Start of Exercise passage

2.   Inserting a node

Given an element num to be inserted, to maintain the property of the binary search tree "left subtree < root node < right subtree," the insertion operation proceeds as shown in the Figure 7-18 .

  1. Finding the insertion position: Similar to the search operation, start from the root node and loop downwards according to the size relationship between the current node value and num until passing through the leaf node (traversing to None) then exit the loop.
  2. Insert the node at that position: Initialize the node num and place it where None was.

Inserting a node into a binary search tree

Figure 7-18   Inserting a node into a binary search tree

In the code implementation, note the following two points.

  • The binary search tree does not allow duplicate nodes; otherwise, it will violate its definition. Therefore, if the node to be inserted already exists in the tree, the insertion is not performed, and it directly returns.
  • To perform the insertion operation, we need to use the node pre to save the node from the last loop. This way, when traversing to None, we can get its parent node, thus completing the node insertion operation.
binary_search_tree.py
def insert(self, num: int):
    """插入节点"""
    # 若树为空,则初始化根节点
    if self._root is None:
        self._root = TreeNode(num)
        return
    # 循环查找,越过叶节点后跳出
    cur, pre = self._root, None
    while cur is not None:
        # 找到重复节点,直接返回
        if cur.val == num:
            return
        pre = cur
        # 插入位置在 cur 的右子树中
        if cur.val < num:
            cur = cur.right
        # 插入位置在 cur 的左子树中
        else:
            cur = cur.left
    # 插入节点
    node = TreeNode(num)
    if pre.val < num:
        pre.right = node
    else:
        pre.left = node
binary_search_tree.cpp
/* 插入节点 */
void insert(int num) {
    // 若树为空,则初始化根节点
    if (root == nullptr) {
        root = new TreeNode(num);
        return;
    }
    TreeNode *cur = root, *pre = nullptr;
    // 循环查找,越过叶节点后跳出
    while (cur != nullptr) {
        // 找到重复节点,直接返回
        if (cur->val == num)
            return;
        pre = cur;
        // 插入位置在 cur 的右子树中
        if (cur->val < num)

End of Exercise passage

Task item A> Reproduce, from the passage on inserting a node, the stretch from "1. Finding the" through "where None was.".
Task item B> Using the passage on inserting a node, decide whether each statement agrees with it. (i) A binary search tree allows duplicate nodes. (ii) The node pre is used to save the node from the last loop. (iii) The search for the insertion position starts from the root node.
Task item C> According to the passage on inserting a node, what happens if the node to be inserted already exists in the tree?

Start of Given records

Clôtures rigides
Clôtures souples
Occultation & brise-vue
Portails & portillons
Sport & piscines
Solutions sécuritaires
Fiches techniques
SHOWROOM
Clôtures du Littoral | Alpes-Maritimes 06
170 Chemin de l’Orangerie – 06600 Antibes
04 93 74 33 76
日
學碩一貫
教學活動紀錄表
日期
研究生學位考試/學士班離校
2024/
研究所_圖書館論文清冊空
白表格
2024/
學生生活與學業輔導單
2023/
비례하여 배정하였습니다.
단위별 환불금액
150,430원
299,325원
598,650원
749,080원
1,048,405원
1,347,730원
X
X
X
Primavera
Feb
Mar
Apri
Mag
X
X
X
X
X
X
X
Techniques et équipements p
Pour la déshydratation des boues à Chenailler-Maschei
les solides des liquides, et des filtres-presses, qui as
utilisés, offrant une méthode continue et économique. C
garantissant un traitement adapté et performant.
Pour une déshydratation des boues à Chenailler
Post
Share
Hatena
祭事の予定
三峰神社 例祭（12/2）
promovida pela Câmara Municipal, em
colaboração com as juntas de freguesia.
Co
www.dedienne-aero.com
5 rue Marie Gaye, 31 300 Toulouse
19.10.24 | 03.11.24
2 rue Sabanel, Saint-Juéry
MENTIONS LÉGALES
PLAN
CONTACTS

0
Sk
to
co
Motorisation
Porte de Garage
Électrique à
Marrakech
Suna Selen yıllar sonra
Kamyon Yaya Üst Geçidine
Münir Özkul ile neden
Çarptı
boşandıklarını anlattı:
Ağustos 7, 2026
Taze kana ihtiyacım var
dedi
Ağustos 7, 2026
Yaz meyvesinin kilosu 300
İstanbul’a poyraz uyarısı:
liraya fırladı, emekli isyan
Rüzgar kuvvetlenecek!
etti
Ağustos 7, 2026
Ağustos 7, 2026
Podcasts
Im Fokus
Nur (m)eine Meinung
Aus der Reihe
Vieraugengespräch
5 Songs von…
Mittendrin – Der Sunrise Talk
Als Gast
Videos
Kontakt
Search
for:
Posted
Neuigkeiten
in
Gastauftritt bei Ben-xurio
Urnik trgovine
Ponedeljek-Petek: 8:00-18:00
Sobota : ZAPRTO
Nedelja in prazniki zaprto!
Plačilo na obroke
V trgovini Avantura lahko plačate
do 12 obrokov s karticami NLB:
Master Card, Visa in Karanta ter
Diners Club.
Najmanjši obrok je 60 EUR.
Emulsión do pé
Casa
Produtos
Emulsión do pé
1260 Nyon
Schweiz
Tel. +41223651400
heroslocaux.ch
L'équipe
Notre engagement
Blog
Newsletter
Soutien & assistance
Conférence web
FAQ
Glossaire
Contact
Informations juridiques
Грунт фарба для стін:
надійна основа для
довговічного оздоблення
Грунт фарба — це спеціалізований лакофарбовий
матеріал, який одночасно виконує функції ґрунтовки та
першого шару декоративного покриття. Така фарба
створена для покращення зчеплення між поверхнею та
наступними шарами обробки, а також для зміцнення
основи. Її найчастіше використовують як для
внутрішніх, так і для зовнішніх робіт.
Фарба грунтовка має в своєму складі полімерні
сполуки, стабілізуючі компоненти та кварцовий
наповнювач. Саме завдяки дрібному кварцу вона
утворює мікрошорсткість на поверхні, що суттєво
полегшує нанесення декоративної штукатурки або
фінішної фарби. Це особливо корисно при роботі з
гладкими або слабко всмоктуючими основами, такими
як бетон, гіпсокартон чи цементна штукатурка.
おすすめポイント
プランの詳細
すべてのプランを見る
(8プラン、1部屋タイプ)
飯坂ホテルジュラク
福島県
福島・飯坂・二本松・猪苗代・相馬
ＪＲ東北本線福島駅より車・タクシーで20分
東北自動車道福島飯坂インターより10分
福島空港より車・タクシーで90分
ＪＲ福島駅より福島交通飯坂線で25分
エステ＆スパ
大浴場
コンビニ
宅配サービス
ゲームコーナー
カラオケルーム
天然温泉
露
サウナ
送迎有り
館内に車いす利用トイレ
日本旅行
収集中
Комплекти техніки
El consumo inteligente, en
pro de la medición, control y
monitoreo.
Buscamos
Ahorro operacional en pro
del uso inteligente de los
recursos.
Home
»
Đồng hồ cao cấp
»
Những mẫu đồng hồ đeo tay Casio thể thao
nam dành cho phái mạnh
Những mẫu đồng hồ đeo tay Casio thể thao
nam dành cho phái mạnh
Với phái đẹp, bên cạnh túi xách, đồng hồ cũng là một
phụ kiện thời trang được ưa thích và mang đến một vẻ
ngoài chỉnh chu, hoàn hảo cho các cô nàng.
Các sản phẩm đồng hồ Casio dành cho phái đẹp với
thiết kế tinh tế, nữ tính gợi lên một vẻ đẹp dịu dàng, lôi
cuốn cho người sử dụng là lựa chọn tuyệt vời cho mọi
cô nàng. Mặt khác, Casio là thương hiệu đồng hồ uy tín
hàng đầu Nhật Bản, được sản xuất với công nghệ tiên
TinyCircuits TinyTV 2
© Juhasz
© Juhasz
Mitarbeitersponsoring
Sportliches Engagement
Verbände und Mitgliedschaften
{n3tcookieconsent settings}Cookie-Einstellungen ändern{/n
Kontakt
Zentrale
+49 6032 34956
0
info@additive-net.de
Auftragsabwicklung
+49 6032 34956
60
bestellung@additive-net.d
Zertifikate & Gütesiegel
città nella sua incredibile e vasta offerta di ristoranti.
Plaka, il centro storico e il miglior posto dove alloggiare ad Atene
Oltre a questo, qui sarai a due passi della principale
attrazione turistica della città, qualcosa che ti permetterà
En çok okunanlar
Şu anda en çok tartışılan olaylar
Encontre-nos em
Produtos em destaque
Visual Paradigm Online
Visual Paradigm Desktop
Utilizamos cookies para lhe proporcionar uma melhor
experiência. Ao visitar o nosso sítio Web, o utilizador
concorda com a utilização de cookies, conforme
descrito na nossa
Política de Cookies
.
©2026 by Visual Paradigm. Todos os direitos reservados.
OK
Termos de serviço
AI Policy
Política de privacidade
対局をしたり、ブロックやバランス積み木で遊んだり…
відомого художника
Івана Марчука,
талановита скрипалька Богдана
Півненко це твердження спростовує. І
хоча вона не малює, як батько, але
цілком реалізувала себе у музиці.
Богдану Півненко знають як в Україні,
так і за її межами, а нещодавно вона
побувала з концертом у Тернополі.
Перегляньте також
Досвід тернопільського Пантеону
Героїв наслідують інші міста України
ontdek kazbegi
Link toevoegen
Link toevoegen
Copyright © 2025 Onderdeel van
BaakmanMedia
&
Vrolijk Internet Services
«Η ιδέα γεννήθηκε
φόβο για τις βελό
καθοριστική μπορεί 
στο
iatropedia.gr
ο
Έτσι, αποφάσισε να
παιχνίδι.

End of Given records

Response A>
1. Finding the insertion position: Similar to the search operation, start from the root node and loop downwards according to the size relationship between the current node value and num until passing through the leaf node (traversing to None) then exit the loop.
  2. Insert the node at that position: Initialize the node num and place it where None was.

Response B>
(i) No: "The binary search tree does not allow duplicate nodes"
(ii) Yes: "we need to use the node pre to save the node from the last loop"
(iii) Yes: "start from the root node and loop downwards"

Response C> The insertion is not performed, and it directly returns.